╭──

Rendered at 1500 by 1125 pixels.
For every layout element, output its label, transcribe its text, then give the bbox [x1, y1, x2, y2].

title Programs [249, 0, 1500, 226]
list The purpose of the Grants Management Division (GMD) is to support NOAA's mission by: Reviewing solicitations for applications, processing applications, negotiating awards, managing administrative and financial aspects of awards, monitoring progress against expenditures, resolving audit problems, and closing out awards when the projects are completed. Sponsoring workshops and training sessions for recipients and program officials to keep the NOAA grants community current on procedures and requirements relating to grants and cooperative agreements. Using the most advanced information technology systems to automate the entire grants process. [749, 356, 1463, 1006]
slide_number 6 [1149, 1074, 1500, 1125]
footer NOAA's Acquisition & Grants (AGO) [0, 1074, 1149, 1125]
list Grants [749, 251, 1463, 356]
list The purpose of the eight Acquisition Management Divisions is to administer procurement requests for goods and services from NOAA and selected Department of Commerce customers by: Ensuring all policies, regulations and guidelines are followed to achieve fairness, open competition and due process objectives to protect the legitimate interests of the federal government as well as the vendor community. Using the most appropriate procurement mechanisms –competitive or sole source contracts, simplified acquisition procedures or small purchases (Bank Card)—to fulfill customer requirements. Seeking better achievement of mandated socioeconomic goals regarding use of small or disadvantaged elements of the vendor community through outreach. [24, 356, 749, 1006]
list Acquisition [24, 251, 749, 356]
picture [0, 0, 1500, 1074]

╰──
╭──

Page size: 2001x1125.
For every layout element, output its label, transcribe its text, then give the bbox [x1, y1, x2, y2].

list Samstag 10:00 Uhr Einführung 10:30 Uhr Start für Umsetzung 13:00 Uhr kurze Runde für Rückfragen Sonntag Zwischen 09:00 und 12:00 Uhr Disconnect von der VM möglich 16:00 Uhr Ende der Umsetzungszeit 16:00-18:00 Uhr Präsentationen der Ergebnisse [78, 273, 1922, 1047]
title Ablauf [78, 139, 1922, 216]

╰──
╭──

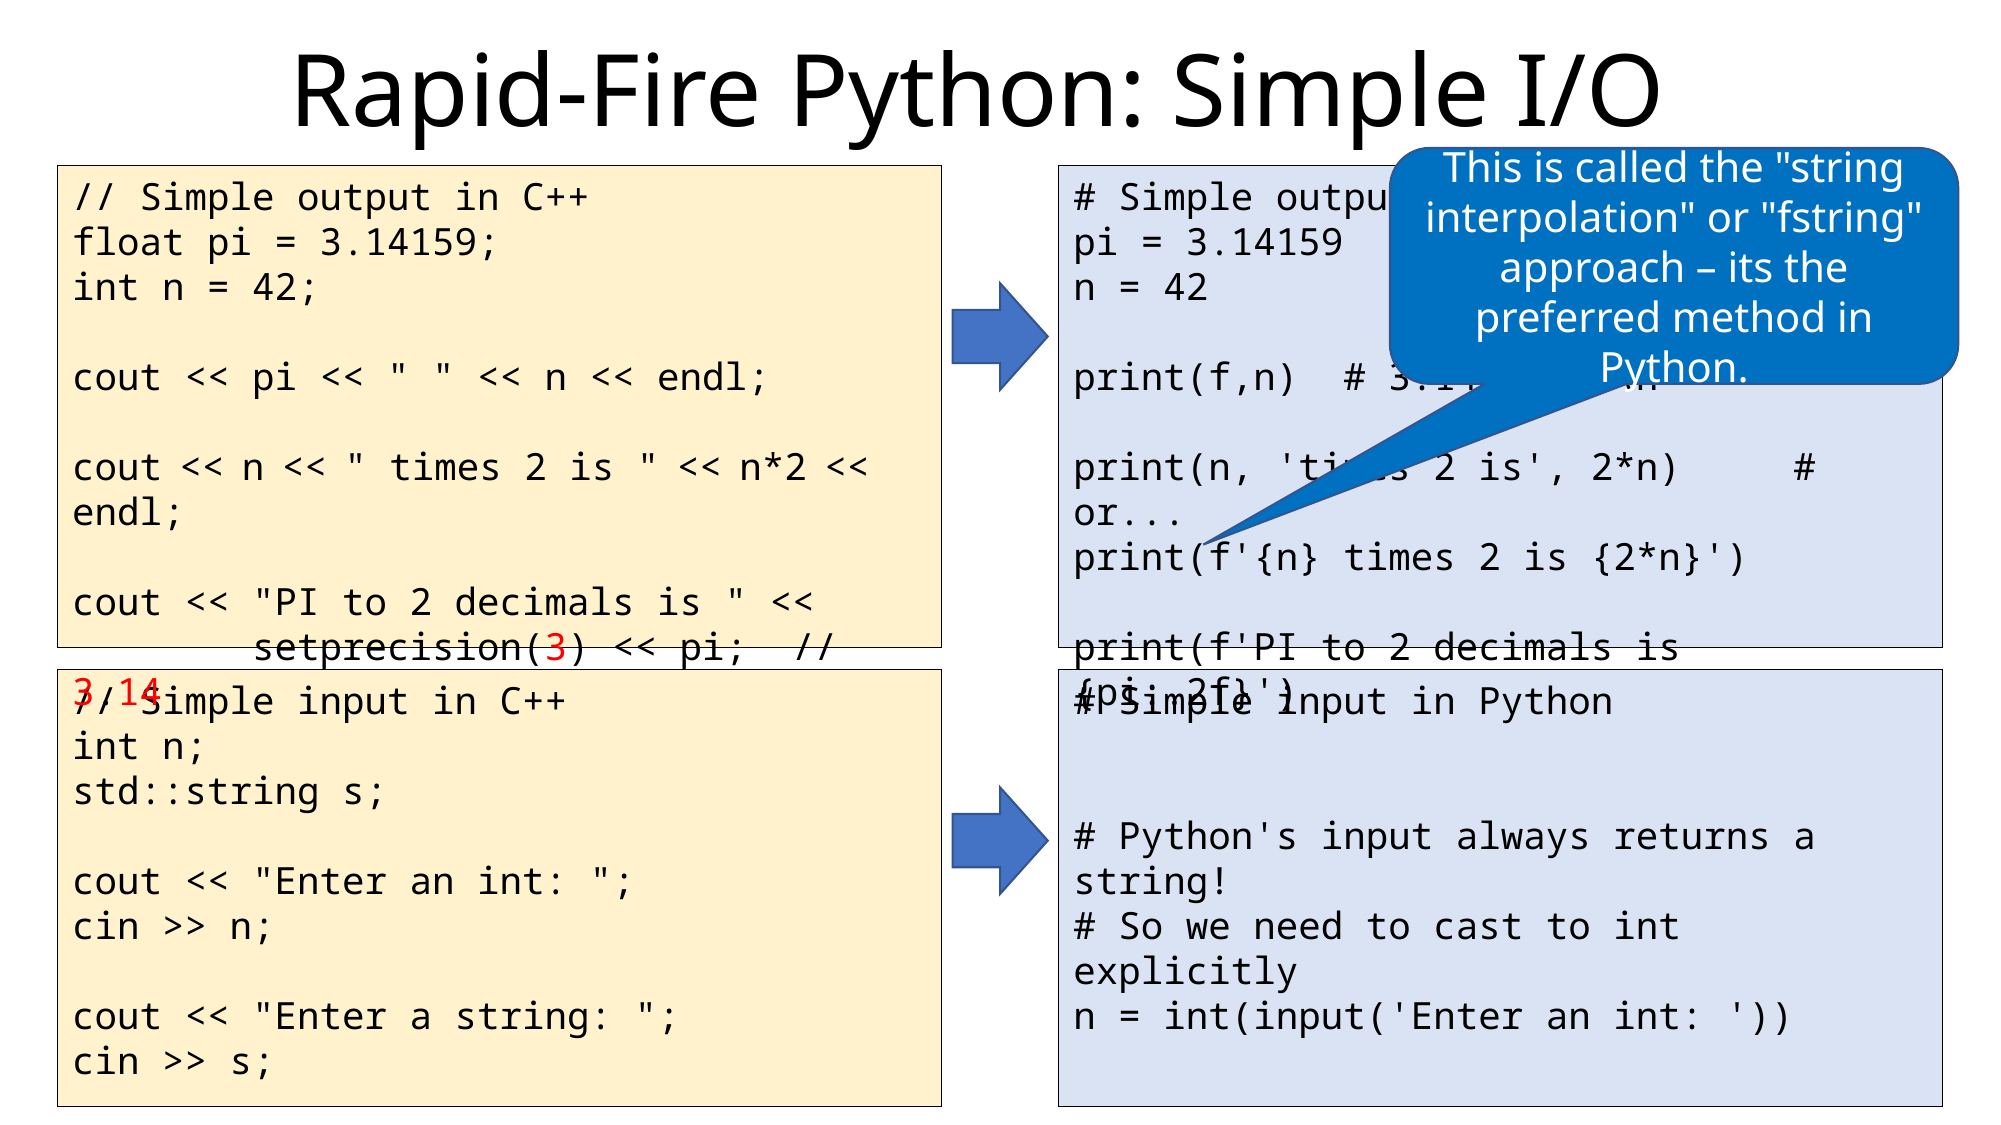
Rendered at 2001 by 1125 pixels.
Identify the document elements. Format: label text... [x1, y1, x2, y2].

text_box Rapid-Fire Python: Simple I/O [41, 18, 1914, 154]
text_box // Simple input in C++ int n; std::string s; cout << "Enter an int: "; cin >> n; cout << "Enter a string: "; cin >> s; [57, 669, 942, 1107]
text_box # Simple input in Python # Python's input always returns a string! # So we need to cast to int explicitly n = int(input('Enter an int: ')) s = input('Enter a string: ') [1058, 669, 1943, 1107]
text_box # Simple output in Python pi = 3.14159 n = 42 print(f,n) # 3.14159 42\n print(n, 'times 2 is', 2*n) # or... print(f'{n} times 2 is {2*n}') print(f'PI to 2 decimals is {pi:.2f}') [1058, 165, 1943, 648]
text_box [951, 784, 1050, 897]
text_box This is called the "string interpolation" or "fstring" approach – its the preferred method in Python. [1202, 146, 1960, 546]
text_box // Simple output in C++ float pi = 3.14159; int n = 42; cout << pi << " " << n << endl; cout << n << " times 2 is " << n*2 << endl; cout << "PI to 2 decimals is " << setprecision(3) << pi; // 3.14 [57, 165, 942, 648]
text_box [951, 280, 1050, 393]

╰──

Search the entries for "Rendered" and copy out each line that has it.

SOLUTION TO THE EXERCISE:
Rendered at 1500 by 1125 pixels.
Rendered at 2001 by 1125 pixels.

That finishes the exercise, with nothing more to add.